Comece apresentando a obra aos alunos e conversando com o grupo sobre os conhecimentos prévios que possuem acerca do autor e dos personagens que fazem parte do Sítio do Picapau Amarelo. É provável que as crianças possuam algumas referências e, portanto, devem ser incentivadas a apresentar as informações que possuem, indicando, se possível, de que forma as mesmas foram descobertas. Nas edições mais recentes de Reinações de Narizinho há um pequeno texto que informa brevemente sobre a vida do Monteiro Lobato e outro no qual o universo do Sítio é apresentado aos leitores. Se desejar, faça a leitura desses textos para a classe.
Preparação da leitura pelo professor
É fundamental que a leitura de cada um dos capítulos seja preparada anteriormente. Nos momentos em que lê para os alunos, você atua como modelo de leitor e, sendo mais experiente, compartilha suas práticas com o grupo, emprestando sua voz para a construção de sentidos do texto. Por isso, é imprescindível que você ensaie sua leitura, observando a entonação a ser empregada, o ritmo e as pausas que deseja fazer.

MATERIAL FORNECIDO:
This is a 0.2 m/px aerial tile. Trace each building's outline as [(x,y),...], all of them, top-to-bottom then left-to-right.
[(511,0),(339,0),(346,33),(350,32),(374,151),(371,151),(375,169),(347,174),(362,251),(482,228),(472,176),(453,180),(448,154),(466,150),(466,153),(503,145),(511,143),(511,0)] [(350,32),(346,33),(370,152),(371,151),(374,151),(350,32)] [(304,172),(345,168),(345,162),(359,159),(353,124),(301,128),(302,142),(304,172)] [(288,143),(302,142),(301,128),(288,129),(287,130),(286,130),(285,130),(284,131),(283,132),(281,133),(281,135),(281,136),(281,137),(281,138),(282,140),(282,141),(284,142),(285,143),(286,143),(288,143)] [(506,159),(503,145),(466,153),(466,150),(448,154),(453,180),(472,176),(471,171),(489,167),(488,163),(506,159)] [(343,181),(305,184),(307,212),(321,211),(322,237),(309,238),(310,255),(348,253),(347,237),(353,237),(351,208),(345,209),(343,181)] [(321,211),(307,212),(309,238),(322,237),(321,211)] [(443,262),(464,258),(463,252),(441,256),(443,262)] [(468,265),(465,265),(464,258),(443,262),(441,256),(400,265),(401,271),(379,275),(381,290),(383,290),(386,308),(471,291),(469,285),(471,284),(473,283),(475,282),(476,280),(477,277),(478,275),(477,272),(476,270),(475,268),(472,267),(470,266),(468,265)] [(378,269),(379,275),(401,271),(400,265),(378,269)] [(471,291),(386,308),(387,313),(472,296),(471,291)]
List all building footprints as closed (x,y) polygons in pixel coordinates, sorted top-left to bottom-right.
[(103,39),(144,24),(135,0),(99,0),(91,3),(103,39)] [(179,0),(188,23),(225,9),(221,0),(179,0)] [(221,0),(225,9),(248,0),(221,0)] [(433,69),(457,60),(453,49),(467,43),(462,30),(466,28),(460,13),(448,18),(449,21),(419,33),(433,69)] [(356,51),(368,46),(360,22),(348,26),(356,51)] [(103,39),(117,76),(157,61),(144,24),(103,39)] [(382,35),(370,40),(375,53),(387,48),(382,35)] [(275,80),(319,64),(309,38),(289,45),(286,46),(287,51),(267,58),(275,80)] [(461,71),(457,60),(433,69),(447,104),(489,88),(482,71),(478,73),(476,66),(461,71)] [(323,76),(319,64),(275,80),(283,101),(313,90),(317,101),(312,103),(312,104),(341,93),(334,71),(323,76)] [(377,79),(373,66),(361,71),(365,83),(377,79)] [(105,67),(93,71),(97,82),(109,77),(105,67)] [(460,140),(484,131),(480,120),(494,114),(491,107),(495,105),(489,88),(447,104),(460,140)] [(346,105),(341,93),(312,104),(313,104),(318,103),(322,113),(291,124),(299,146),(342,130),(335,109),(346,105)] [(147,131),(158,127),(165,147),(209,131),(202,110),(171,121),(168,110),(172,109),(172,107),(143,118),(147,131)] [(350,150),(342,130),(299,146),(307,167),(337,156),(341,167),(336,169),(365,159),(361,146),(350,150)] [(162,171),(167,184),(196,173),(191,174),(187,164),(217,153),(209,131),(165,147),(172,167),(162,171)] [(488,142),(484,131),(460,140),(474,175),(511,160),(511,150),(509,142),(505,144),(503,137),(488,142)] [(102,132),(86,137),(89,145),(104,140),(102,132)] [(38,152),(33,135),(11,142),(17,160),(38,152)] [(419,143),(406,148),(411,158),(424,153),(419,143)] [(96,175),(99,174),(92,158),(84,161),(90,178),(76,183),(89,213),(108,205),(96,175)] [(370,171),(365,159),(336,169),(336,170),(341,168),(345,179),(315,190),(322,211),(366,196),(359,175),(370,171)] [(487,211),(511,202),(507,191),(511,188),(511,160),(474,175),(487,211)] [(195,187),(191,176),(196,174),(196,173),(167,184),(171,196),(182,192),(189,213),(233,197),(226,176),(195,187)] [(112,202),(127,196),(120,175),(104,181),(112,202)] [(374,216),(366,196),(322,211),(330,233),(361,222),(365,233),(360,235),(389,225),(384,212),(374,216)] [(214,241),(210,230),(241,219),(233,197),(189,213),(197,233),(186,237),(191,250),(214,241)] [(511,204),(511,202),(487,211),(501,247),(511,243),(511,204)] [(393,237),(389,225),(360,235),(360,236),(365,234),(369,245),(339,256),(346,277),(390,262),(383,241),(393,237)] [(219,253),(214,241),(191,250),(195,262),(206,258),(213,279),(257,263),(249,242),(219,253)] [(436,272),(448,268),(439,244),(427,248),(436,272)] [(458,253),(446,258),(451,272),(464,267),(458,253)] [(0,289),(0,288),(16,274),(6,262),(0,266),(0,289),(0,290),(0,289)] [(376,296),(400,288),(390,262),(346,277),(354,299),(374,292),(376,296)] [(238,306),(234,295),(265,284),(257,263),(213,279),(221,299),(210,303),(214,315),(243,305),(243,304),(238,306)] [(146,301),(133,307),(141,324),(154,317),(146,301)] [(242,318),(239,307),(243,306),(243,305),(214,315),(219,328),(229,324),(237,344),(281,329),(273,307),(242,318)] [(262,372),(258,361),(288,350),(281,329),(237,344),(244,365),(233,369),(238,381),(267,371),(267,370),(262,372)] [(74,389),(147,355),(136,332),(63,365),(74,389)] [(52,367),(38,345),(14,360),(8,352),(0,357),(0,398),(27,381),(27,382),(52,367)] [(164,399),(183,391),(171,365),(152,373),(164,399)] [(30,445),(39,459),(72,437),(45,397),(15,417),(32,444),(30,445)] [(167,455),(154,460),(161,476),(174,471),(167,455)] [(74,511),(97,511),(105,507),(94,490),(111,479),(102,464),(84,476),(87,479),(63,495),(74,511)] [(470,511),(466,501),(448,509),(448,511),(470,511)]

EXERCÍCIOS PROPOSTOS:
- 1) Segundo o trecho sobre a leitura de Reinações de Narizinho, o que o professor deve observar ao ensaiar sua leitura?
- 2) Dê continuidade, por favor, ao trecho sobre a leitura de Reinações de Narizinho a partir da última frase apresentada.
Os dados acima vêm de outra fonte.

LISTA DE RESPOSTAS:
- 1) A entonação a ser empregada, o ritmo e as pausas que deseja fazer.

- 2)
Antes da leitura, durante a leitura e depois da leitura
A cada capítulo, planeje também as intervenções que serão feitas, pensando em boas perguntas que possam alimentar a conversa apreciativa que as crianças farão após a leitura de cada capítulo, favorecendo a realização de inferências. É fundamental que as questões propostas não sigam os modelos dos chamados "questionários de interpretação de textos".
Comece essa conversa, como qualquer leitor real faria, comentando e justificando o trecho do qual mais gostou (porque lhe pareceu bem escrito ou interessante, por exemplo), uma expressão que julgou bem humorada, algum acontecimento que lhe pareceu inusitado etc. O objetivo é dar início a um diálogo sobre um texto compartilhado pelo grupo, para que os alunos possam começar a se ver, pouco a pouco, como leitores que comunicam suas impressões sobre as leituras que realizam.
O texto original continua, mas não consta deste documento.